Conforme a Semad, as cavas efetuadas no terreno poderiam evoluir para processos erosivos, o que causa grande degradação ambiental. "Além da supressão de vegetação, foi constatada grande movimentação de terra pelo processo de lavra a céu aberto ou pela lavra subterrânea, pois já existiam alguns túneis escavados no solo. Essa terra pode vir a ser carreada para as seções naturais do terreno, em decorrência de eventos de chuva e, ainda que não esteja em área de preservação permanente, vir a atingir cursos de água da bacia hidrográfica", detalhou a pasta.

A secretaria alertou ainda sobre a grande quantidade de resíduos sólidos encontrados no local durante a operação, como sacolas, plásticos, papéis, garrafas pets, restos de alimentos e, até mesmo, dejetos, o que é resultado da aglomeração de pessoas no local, inclusive, com fixação de acampamentos.

Garimpeiros tradicionais buscam indenização da Vale

A mais de 400 km de Diamantina, em um distrito de Ouro Preto - outra cidade cuja história se mistura com a da mineração -, um grupo organizado de garimpeiros busca o reconhecimento como um grupo tradicional. Eles querem ser indenizados pela mineradora Vale, uma vez que, atualmente, estão proibidos de garimpar nos rios que cortam a localidade.

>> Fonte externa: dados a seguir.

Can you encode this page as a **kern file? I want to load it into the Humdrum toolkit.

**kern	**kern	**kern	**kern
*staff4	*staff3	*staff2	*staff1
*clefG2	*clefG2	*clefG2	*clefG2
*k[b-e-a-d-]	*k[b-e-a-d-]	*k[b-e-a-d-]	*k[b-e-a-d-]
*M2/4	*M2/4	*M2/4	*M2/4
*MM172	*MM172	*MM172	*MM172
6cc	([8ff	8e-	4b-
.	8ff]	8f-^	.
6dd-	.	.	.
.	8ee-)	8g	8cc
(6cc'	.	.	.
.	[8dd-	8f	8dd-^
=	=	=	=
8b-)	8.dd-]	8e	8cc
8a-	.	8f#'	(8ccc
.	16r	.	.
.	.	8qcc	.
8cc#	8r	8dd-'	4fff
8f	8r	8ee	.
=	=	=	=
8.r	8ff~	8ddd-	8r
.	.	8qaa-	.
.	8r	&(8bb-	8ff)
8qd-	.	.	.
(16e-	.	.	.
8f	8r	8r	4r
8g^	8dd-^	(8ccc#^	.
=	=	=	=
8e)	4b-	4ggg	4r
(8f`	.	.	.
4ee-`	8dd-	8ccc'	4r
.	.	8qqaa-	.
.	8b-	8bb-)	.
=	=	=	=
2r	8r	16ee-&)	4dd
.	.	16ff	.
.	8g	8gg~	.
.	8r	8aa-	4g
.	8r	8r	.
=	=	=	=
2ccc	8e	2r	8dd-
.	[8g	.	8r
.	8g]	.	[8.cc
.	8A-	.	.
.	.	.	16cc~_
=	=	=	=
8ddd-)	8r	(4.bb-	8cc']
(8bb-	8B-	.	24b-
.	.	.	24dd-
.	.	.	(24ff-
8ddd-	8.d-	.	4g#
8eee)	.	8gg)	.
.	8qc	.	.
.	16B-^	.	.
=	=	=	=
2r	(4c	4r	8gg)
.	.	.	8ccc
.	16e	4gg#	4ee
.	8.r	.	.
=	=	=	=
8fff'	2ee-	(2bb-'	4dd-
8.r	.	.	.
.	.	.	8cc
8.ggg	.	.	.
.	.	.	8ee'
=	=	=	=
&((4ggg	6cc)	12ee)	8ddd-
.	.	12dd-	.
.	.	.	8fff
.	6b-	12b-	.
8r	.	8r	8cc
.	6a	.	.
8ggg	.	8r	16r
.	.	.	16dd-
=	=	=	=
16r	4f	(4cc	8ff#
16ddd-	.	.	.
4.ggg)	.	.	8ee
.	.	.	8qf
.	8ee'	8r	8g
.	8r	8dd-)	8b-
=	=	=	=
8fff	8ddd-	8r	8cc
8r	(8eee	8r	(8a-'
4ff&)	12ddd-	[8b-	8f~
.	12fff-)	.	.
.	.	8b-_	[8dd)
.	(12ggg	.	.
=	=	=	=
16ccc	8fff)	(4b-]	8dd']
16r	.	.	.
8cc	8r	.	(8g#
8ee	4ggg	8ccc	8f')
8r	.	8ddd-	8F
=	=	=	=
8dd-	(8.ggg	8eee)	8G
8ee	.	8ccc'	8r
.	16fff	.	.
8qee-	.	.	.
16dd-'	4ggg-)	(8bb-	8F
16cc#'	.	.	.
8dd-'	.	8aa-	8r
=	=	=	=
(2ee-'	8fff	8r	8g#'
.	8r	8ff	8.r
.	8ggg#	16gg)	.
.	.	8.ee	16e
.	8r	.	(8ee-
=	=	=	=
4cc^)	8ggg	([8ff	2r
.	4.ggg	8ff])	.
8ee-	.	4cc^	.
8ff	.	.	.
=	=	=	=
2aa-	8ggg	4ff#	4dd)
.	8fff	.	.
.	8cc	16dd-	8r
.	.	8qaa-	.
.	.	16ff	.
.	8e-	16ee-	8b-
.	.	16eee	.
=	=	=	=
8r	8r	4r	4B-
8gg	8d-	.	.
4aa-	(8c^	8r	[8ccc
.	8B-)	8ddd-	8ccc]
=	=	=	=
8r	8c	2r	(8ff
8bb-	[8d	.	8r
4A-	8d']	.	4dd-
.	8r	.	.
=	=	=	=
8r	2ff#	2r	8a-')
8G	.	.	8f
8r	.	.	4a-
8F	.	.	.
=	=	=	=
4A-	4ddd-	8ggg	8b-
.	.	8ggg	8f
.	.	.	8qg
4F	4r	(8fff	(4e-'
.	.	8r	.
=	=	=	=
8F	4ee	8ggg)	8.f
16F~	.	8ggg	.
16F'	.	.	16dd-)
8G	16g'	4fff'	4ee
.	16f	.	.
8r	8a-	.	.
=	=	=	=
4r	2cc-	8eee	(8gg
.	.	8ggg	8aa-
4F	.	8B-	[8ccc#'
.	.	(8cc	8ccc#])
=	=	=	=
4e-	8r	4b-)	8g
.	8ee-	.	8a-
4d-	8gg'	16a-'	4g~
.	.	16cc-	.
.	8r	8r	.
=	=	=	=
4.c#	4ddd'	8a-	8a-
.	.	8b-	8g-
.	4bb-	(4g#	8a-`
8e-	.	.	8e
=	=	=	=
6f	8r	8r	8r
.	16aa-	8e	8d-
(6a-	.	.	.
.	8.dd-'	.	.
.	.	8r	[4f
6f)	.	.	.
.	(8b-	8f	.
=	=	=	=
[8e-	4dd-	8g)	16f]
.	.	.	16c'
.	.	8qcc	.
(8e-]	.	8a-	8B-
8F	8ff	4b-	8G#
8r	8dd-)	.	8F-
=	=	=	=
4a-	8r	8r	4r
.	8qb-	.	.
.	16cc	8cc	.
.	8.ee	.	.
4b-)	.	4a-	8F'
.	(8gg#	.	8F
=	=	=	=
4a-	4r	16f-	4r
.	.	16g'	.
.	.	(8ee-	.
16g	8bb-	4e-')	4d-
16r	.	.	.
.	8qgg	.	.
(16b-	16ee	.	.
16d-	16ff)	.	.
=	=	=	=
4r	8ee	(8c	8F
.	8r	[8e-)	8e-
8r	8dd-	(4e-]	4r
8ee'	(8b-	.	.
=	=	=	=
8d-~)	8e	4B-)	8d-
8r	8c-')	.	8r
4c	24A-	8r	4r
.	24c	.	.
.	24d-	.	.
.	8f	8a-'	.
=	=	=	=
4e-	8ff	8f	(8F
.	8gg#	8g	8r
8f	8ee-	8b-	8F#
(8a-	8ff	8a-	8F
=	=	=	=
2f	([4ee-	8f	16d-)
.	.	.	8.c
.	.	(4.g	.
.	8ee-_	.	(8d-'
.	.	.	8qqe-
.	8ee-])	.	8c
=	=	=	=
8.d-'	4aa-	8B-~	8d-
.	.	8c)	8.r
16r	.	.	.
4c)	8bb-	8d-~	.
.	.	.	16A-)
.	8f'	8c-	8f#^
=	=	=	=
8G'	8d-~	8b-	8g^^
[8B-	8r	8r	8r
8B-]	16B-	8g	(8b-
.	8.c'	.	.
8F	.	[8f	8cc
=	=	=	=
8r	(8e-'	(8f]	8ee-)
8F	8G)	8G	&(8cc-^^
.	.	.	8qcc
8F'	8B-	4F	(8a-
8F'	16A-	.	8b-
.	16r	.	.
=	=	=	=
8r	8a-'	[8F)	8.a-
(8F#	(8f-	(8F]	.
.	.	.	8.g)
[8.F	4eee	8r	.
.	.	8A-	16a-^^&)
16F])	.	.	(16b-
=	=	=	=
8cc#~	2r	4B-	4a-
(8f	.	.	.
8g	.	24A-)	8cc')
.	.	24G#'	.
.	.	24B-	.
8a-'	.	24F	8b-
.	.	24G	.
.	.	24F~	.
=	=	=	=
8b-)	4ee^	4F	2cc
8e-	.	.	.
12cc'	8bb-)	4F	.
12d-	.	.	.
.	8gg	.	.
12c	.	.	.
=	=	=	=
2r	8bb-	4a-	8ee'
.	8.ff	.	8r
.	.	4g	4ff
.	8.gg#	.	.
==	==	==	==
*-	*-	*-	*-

A batalha de "Davi e Golias" acontece em Antônio Pereira, distrito localizado logo abaixo da barragem Doutor, em nível 1 de emergência e que levou à evacuação de 180 famílias do local em 2019. A estrutura passa por obras de descaracterização e, desde então, a empresa estaria impedindo esse grupo de realizar suas atividades, alegando se tratar de um local de risco em caso de rompimento.

Camila Bento, coordenadora de direitos e participação social do Instituto Guaicuy, que presta assessoria técnica aos atingidos da comunidade, destaca que esse grupo de garimpeiros tradicionais "tem um modo de vida muito específico e tradicional".

"São grupos que se originam no período colonial, mas é uma atividade que se diferencia muito da extração feita com grandes técnicas. É uma extração manual, artesanal e coletiva. Eles contam com um modo de vida e até o conjunto de saberes que remontam ao período colonial", detalha.

Wilson Nunes, de 67 anos, é presidente da Associação dos Garimpeiros Tradicionais de Antônio Pereira. Nascido e criado na comunidade, ele conta que o lugar só existe por causa do garimpo tradicional. "Minha mãe era garimpeira, o meu pai também. Depois do rompimento da barragem de Fundão, o distrito foi esvaziado após as empresas dispensarem todo mundo daqui que trabalhava para ela. Foi o garimpo tradicional que manteve a comunidade funcionando. Se não fosse isso, todo mundo tinha passado fome aqui", defende.

Foto mostra Wilson, garimpeiro tradicional de Antônio Pereira, perto do rio onde ele é impedido pela Vale de garimpar

Ivone Pereira Zacarias, de 54 anos, também faz parte da associação e conta que, em 2022, ela e outras pessoas foram presas pela Polícia Federal. Ela detalha que, na ocasião, teve apreendida uma bateia (ferramenta artesanal usada para separar o ouro do cascalho) que era do seu pai.

"Era minha herança, não é? Só conseguimos recuperar nossos equipamentos depois de um ano e meio. A gente usa picareta, pá, marreta, enxada, carpete e a bateia. A Vale destrói com maquinário, e nós, não, trabalhamos manual, não usamos mercúrio, que acaba com a natureza e com a nossa saúde, mas sim com um ímã. Já tem três anos que não podemos garimpar em paz mais", reclama a moradora.

Procurada pela reportagem de O TEMPO, a Vale ainda não se posicionou sobre as reivindicações dos garimpeiros tradicionais.